Todas las válvulas de tapón encamisadas poseen en sus puertos labios laterales los cuales no protegen completamente la camisa del glifosato. Solo nuestra válvula posee labios rodeando los puertos en sus 360°

Debido a la ausencia superior e inferior del labios, una porción de la camisa migra aguas abajo como consecuencia de la alta velocidad del fluido erosivo durante la apertura, cierre o aun en posición de estrangulamiento. Esta ausencia de material de sello hace que el fluido encuentre rápidamente el área superior de sello y rompa el sello de labio reverse del sistema superior con la subsecuente fuga aguas abajo y por el vástago.

Solución

Recomendamos para este problema una válvula con cuerpo de Alloy 20 con Tapón y Jaula de Control en Hastelloy “C” por dos razones: 1) La jaula protege a la camisa de la erosión evitando que el fluido impacte directamente sobre la misma y 2) Como muestra las fotos arriba, con labios solo en los laterales de ambos puertos, la camisa migra por la parte superior e inferior de los mismos siendo por esta razón indispensable que los labios rodeen a los puertos en sus 360°.

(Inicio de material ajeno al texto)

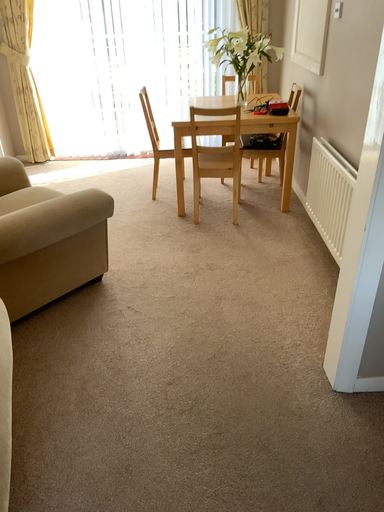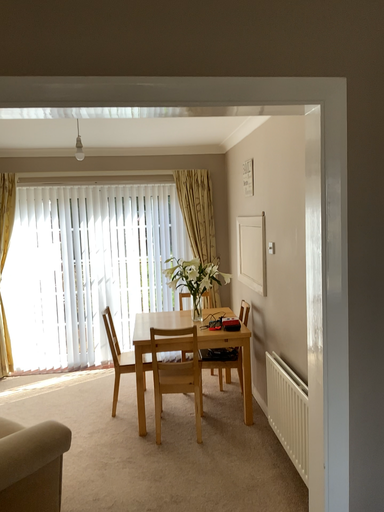
Question: Which way did the camera rotate in the video?

Choices:
 (A) rotated downward
 (B) rotated upward

Answer: (B)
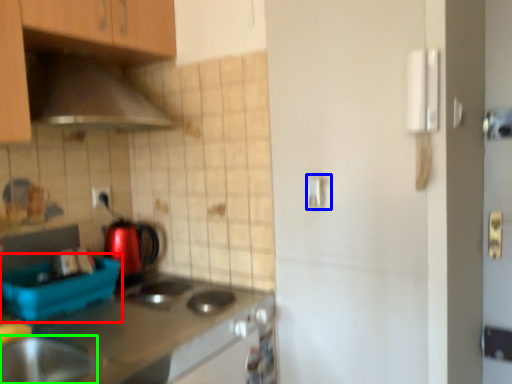
Question: Which object is the closest to the appliance (highlighted by a red box)? Choose among these: door handle (highlighted by a blue box) or home appliance (highlighted by a green box).

Choices:
 (A) door handle
 (B) home appliance

Answer: (B)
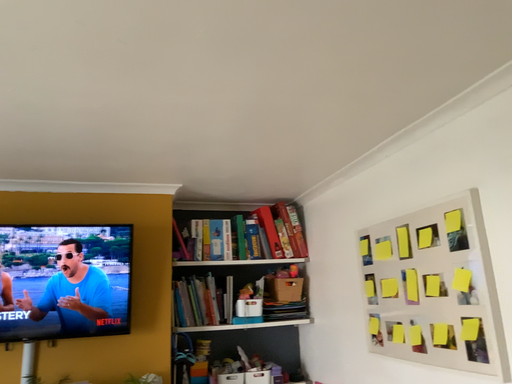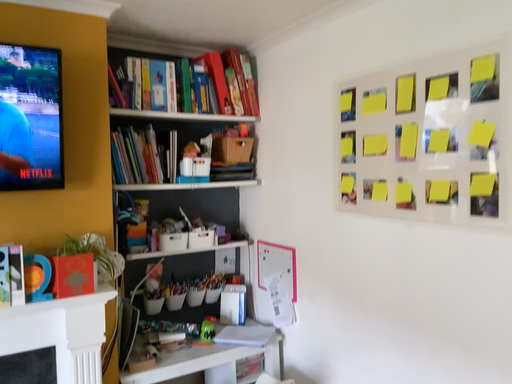
Question: Which way did the camera rotate in the video?

Choices:
 (A) rotated right
 (B) rotated left

Answer: (A)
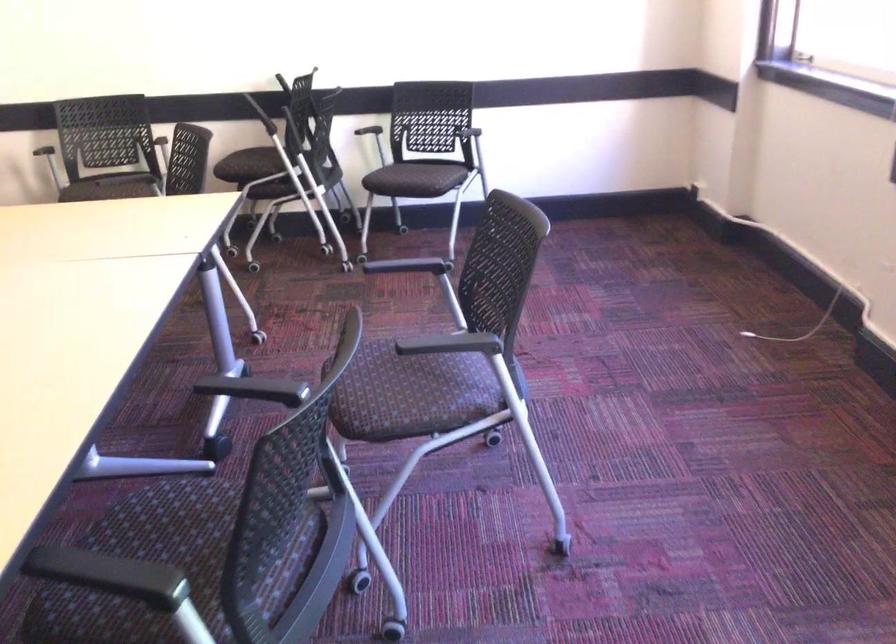
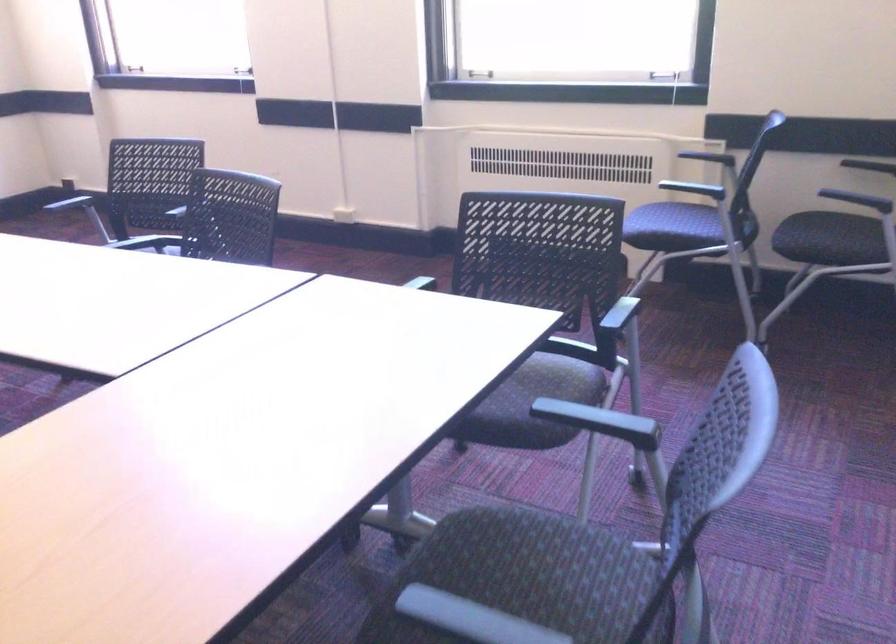
Question: I am providing you with two images of the same scene from different viewpoints. Please identify which objects are invisible in image2.

Choices:
 (A) blue chair surface
 (B) chair sitting surface
 (C) flush plate button
 (D) dark chair surface

Answer: (B)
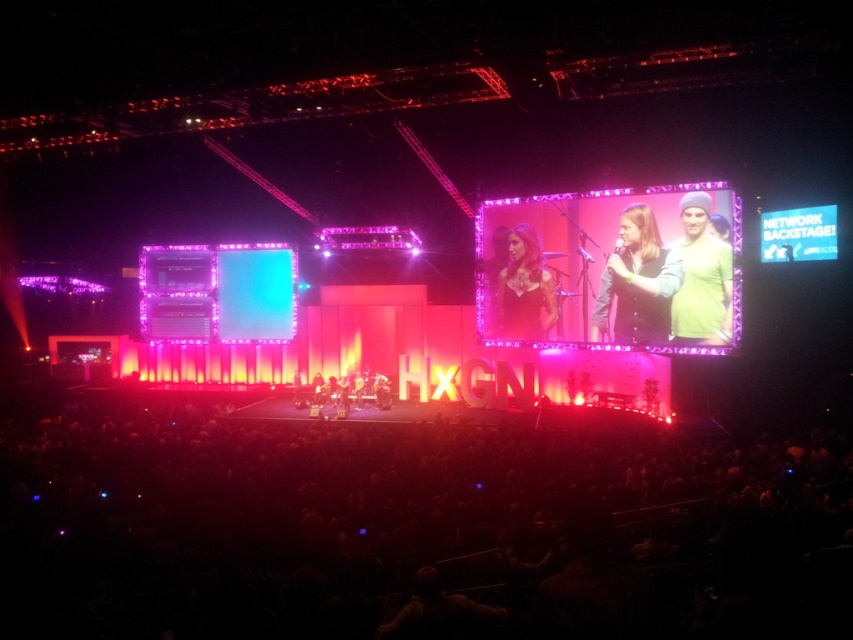
Question: Is green fabric jacket at upper right to the right of matte black dress at center from the viewer's perspective?

Choices:
 (A) yes
 (B) no

Answer: (A)

Question: Which of the following is the farthest from the observer?

Choices:
 (A) green fabric jacket at upper right
 (B) green knit beanie at upper right
 (C) matte black dress at center

Answer: (C)

Question: Does matte black dress at center appear on the left side of green knit beanie at upper right?

Choices:
 (A) yes
 (B) no

Answer: (A)

Question: Considering the real-world distances, which object is closest to the green fabric jacket at upper right?

Choices:
 (A) green knit beanie at upper right
 (B) matte black dress at center

Answer: (A)

Question: Does green fabric jacket at upper right have a larger size compared to matte black dress at center?

Choices:
 (A) yes
 (B) no

Answer: (B)

Question: Estimate the real-world distances between objects in this image. Which object is closer to the green fabric jacket at upper right?

Choices:
 (A) matte black dress at center
 (B) green knit beanie at upper right

Answer: (B)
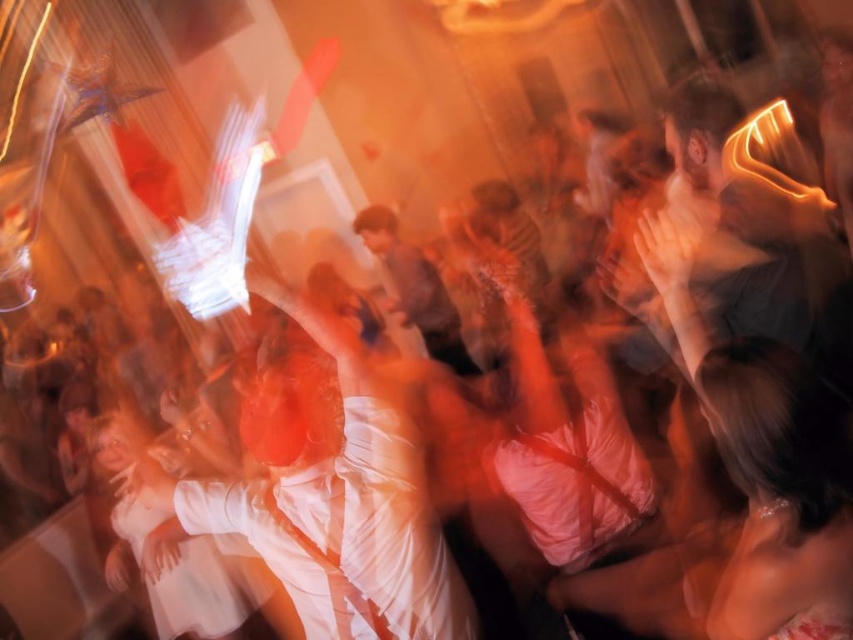
You are a photographer trying to capture the perfect shot of the white satin dress at center at a festive event. The stage has a grid system where coordinates are measured from the bottom left corner. The dress is at point 0.784, 0.389. If your camera is positioned at point 0.5, 0.5, which direction should you move your camera to align it with the dress?

To align the camera at (426, 320) with the white satin dress at center at (331, 500), you should move the camera northeast. This is because the dress is northeast of the camera position.

You are a photographer positioned at the front of the scene. You want to capture a closeup shot of the white satin dress at center. Considering your current position, can you estimate how far you need to move forward to get a clear closeup without moving the subject?

The white satin dress at center is 6.51 feet away from the viewer. To capture a closeup, you would need to move forward approximately 6.51 feet closer to the dress.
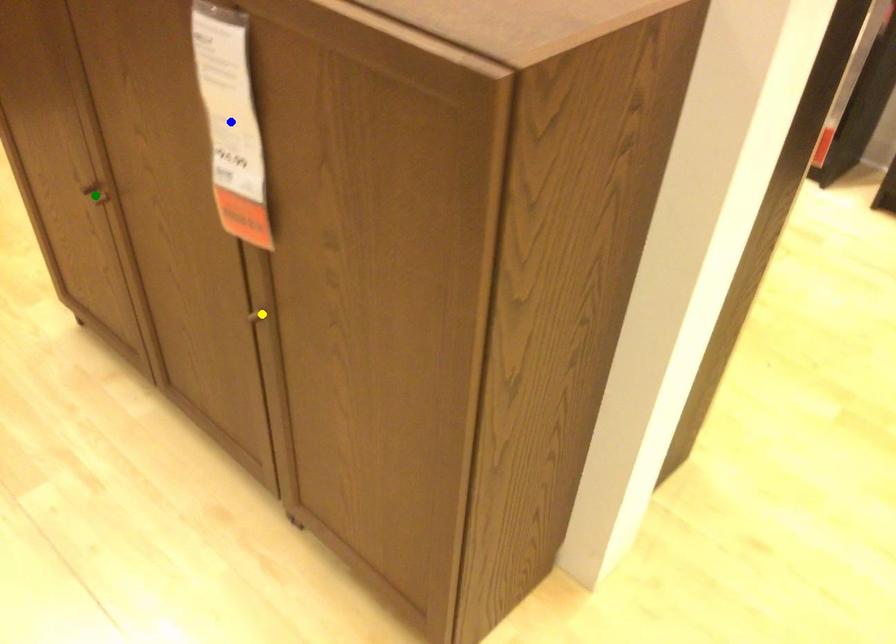
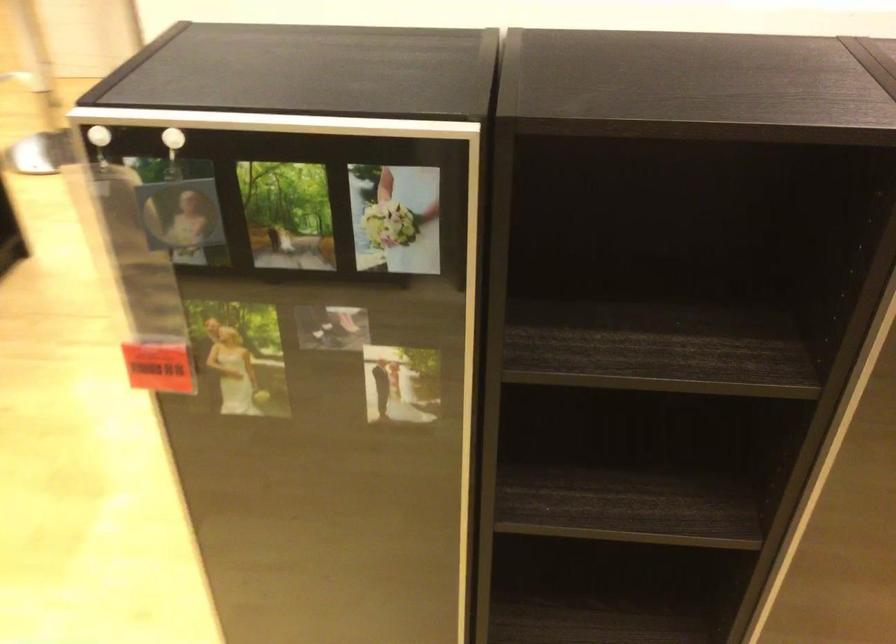
I am providing you with two images of the same scene from different viewpoints. Three points are marked in image1. Which point corresponds to a part or object that is occluded in image2?In image1, three points are marked. Which of them correspond to a part or object that is occluded in image2?Among the three points shown in image1, which one corresponds to a part or object that is no longer visible due to occlusion in image2?

blue point, yellow point, green point cannot be seen in image2.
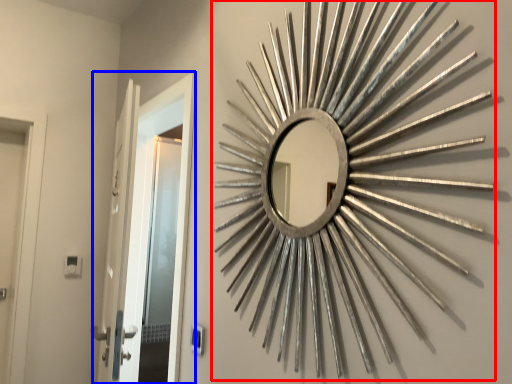
Question: Which of the following is the closest to the observer, brass (highlighted by a red box) or door (highlighted by a blue box)?

Choices:
 (A) brass
 (B) door

Answer: (A)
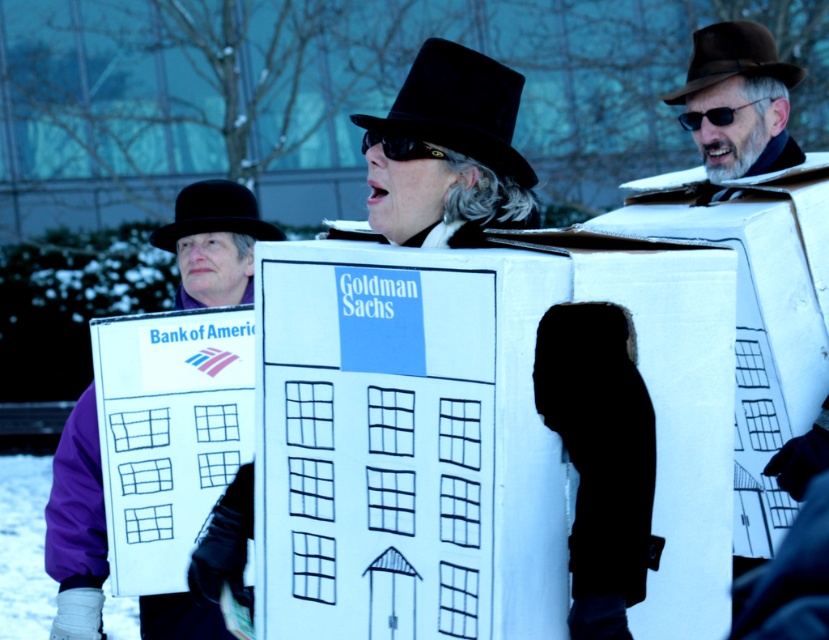
Question: In this image, where is black felt dress hat at center located relative to black plastic sunglasses at center?

Choices:
 (A) right
 (B) left

Answer: (B)

Question: Does white cardboard sign at left have a smaller size compared to black felt hat at center?

Choices:
 (A) yes
 (B) no

Answer: (B)

Question: Estimate the real-world distances between objects in this image. Which object is closer to the black matte goggles at center?

Choices:
 (A) white cardboard at center
 (B) black felt hat at center

Answer: (B)

Question: Which object is the closest to the black plastic sunglasses at center?

Choices:
 (A) black felt hat at center
 (B) brown felt dress hat at upper right
 (C) white cardboard at center
 (D) black felt dress hat at center

Answer: (B)

Question: Which object is the closest to the black felt hat at center?

Choices:
 (A) black matte goggles at center
 (B) black felt dress hat at center
 (C) black plastic sunglasses at center
 (D) white cardboard at center

Answer: (C)

Question: Does brown felt dress hat at upper right come behind black matte goggles at center?

Choices:
 (A) no
 (B) yes

Answer: (A)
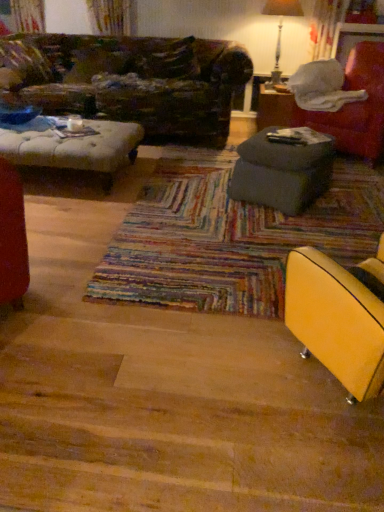
Question: From the image's perspective, would you say metallic silver table lamp at upper right is shown under gray fabric ottoman at right, which is the first table in front-to-back order?

Choices:
 (A) no
 (B) yes

Answer: (A)

Question: From a real-world perspective, does metallic silver table lamp at upper right stand above gray fabric ottoman at right, which is the second table in back-to-front order?

Choices:
 (A) no
 (B) yes

Answer: (B)

Question: Does metallic silver table lamp at upper right lie behind gray fabric ottoman at right, which is the first table in front-to-back order?

Choices:
 (A) yes
 (B) no

Answer: (A)

Question: Can you confirm if metallic silver table lamp at upper right is positioned to the right of gray fabric ottoman at right, positioned as the first table in bottom-to-top order?

Choices:
 (A) no
 (B) yes

Answer: (B)

Question: From the image's perspective, would you say metallic silver table lamp at upper right is positioned over gray fabric ottoman at right, which is the second table in back-to-front order?

Choices:
 (A) no
 (B) yes

Answer: (B)

Question: Is point (299, 110) positioned closer to the camera than point (329, 311)?

Choices:
 (A) farther
 (B) closer

Answer: (A)

Question: Looking at the image, does matte gray ottoman at center, the 1th table when ordered from top to bottom, seem bigger or smaller compared to yellow leather chair at lower right, the 2th chair from the top?

Choices:
 (A) big
 (B) small

Answer: (B)

Question: Is matte gray ottoman at center, the 1th table when ordered from top to bottom, in front of or behind yellow leather chair at lower right, which ranks as the 1th chair in left-to-right order, in the image?

Choices:
 (A) behind
 (B) front

Answer: (A)

Question: Based on their positions, is matte gray ottoman at center, the 1th table when ordered from top to bottom, located to the left or right of yellow leather chair at lower right, which ranks as the 1th chair in left-to-right order?

Choices:
 (A) right
 (B) left

Answer: (A)

Question: Looking at their shapes, would you say velvet red armchair at right, which is the 2th chair in bottom-to-top order, is wider or thinner than metallic silver table lamp at upper right?

Choices:
 (A) wide
 (B) thin

Answer: (A)

Question: Considering the positions of point (359, 133) and point (276, 2), is point (359, 133) closer or farther from the camera than point (276, 2)?

Choices:
 (A) farther
 (B) closer

Answer: (B)

Question: In the image, is velvet red armchair at right, which ranks as the second chair in left-to-right order, on the left side or the right side of metallic silver table lamp at upper right?

Choices:
 (A) left
 (B) right

Answer: (B)

Question: From the image's perspective, is velvet red armchair at right, which ranks as the second chair in left-to-right order, above or below metallic silver table lamp at upper right?

Choices:
 (A) below
 (B) above

Answer: (A)

Question: From the image's perspective, is metallic silver table lamp at upper right positioned above or below gray fabric ottoman at right, positioned as the first table in bottom-to-top order?

Choices:
 (A) above
 (B) below

Answer: (A)

Question: Is metallic silver table lamp at upper right spatially inside gray fabric ottoman at right, which is the second table in back-to-front order, or outside of it?

Choices:
 (A) inside
 (B) outside

Answer: (B)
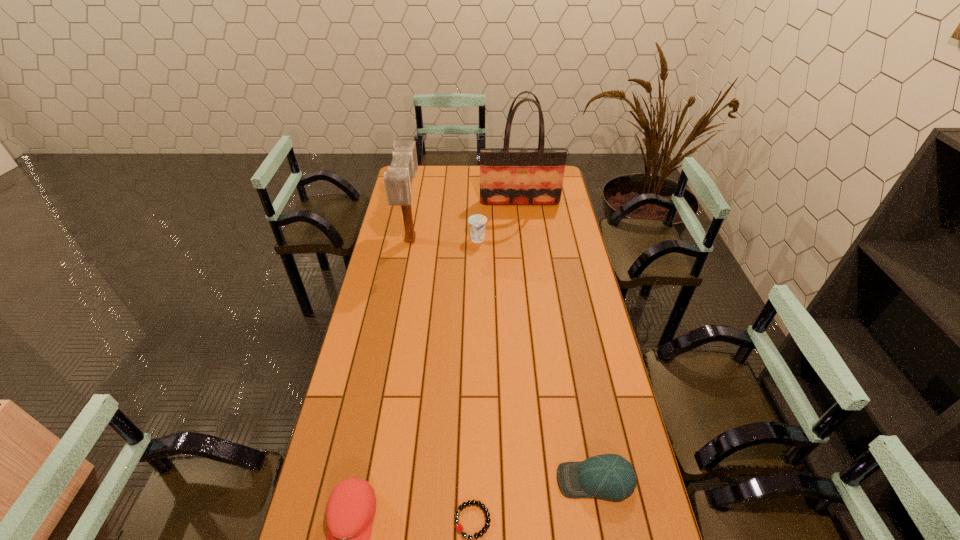
The height and width of the screenshot is (540, 960). Identify the location of shopping bag present at the right edge. (508, 176).

The height and width of the screenshot is (540, 960). What are the coordinates of `baseball cap that is at the right edge` in the screenshot? It's located at (611, 477).

Identify the location of vacant region at the far edge of the desktop. The width and height of the screenshot is (960, 540). (436, 181).

In the image, there is a desktop. At what (x,y) coordinates should I click in order to perform the action: click on vacant space at the left edge. Please return your answer as a coordinate pair (x, y). Looking at the image, I should click on (379, 302).

Find the location of a particular element. This screenshot has height=540, width=960. vacant space at the right edge is located at coordinates tap(551, 228).

This screenshot has width=960, height=540. Identify the location of vacant space at the far left corner of the desktop. (425, 183).

Image resolution: width=960 pixels, height=540 pixels. What are the coordinates of `free space that is in between the yogurt and the farthest object` in the screenshot? It's located at (499, 221).

Find the location of a particular element. This screenshot has width=960, height=540. empty location between the second tallest object and the fourth shortest object is located at coordinates (444, 240).

Locate an element on the screen. The width and height of the screenshot is (960, 540). vacant area that lies between the yogurt and the fifth shortest object is located at coordinates (444, 240).

The image size is (960, 540). I want to click on empty space that is in between the tallest object and the fourth shortest object, so click(x=499, y=221).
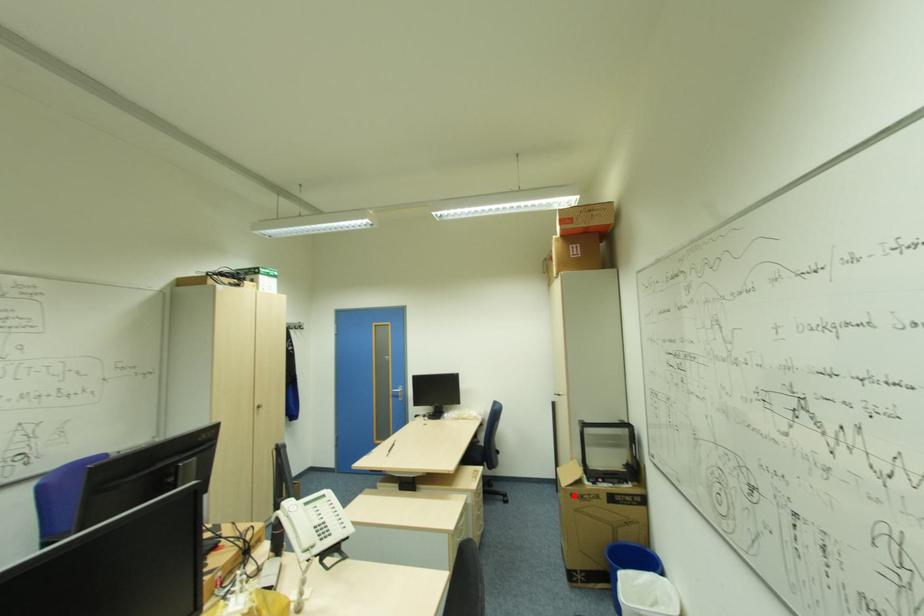
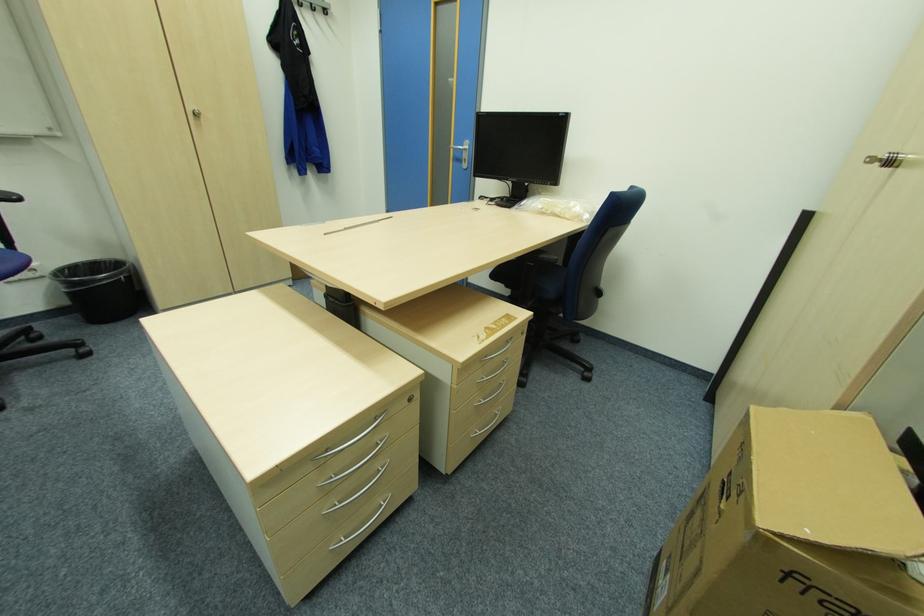
Where in the second image is the point corresponding to the highlighted location from the first image?

(789, 573)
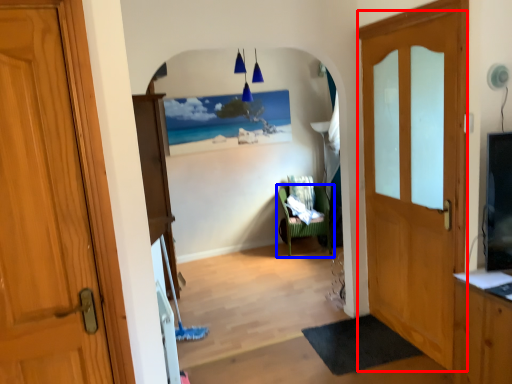
Question: Which of the following is the farthest to the observer, door (highlighted by a red box) or chair (highlighted by a blue box)?

Choices:
 (A) door
 (B) chair

Answer: (B)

Los ingenieros de mantenimiento evaluaron todas estas características y decidieron testear una válvula de 3” para comparar rendimiento con su competidora. La misma fue colocada en Octubre y fue desarmada luego de un año en servicio a fin de chequear las condiciones de su jaula, camisa, tapón y sellos superiores. Las fotos abajo muestran que no hubo daño a estas partes gracias a la presencia de la jaula y los labios rodeando ambos puertos. A partir de entonces más de 50 válvulas de 2” a 6” se han vendido a esta planta y lo más importante: Continúan trabajando muy bien!